ALTR ($29 ) Results Just Miss Reduced Forecasts
SAN JOSE (Reuters) - Specialty chipmaker Altera Corp. (NasdaqNM:ALTR - news) on Thursday reported fourth-quarter earnings that narrowly missed reduced forecasts and said an industry-wide correction will hurt demand in the short term.
The San Jose-based company said profits before a gain rose 46 percent to $102.7 million, or 25 cents a share, from $70.4 million, or 17 cents a year ago. Sales rose 55 percent to $367.9 million from $237.2 million last year.
Analysts had forecast earnings of 26 cents a share, according to First Call/Thomson Financial, a figure that had been reduced following a sales warning in November.
Including a $102.8 million gain related to the company's sale of its interest in Wafertech, the company posted net income of $205.5 million, or 50 cents per diluted share.
Microchip makers were hurt at the end of last year by a drop in technology spending by businesses and consumers, and many analysts suspect the difficulties will continue through part of 2001.
Altera's inventory is expected to rise to about 7.5 months of product at the end of the first quarter due to a sales slowdown, settling to near its target inventory of 6 months by the end of the second quarter, the company said in a conference call with investors.
Altera, along with its principal rival Xilinx Inc. (NasdaqNM:XLNX - news), warned Nov. 29 that fourth-quarter sales would be little changed from the $395.4 million reported in the third quarter, citing sluggish November sales.

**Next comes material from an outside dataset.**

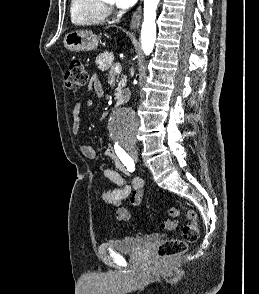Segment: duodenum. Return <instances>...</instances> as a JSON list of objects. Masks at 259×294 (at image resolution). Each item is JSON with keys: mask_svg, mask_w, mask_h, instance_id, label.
<instances>
[{"mask_svg": "<svg viewBox=\"0 0 259 294\" xmlns=\"http://www.w3.org/2000/svg\"><path fill=\"white\" fill-rule=\"evenodd\" d=\"M127 96H128L127 91H125L124 94H121V95L118 97L117 106H121V105H123L124 100L127 98Z\"/></svg>", "mask_w": 259, "mask_h": 294, "instance_id": "duodenum-1", "label": "duodenum"}]
</instances>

Shares of Altera rose to $34 in afterhours trading from its close of $32-1/4, according to Instinet. The stock had already risen $1-1/6, or 3.4 percent, in regular trading.
Since March, when technology companies were hit hard by investors, shares of Altera have outperformed the Philadelphia Stock Exchange Semiconductor Index (^SOXX - news) by 23 percent.
Over the same period, Altera stock had outperformed Xilinx shares by as much 25 percent through September, although that has now been reduced to about 5 percent.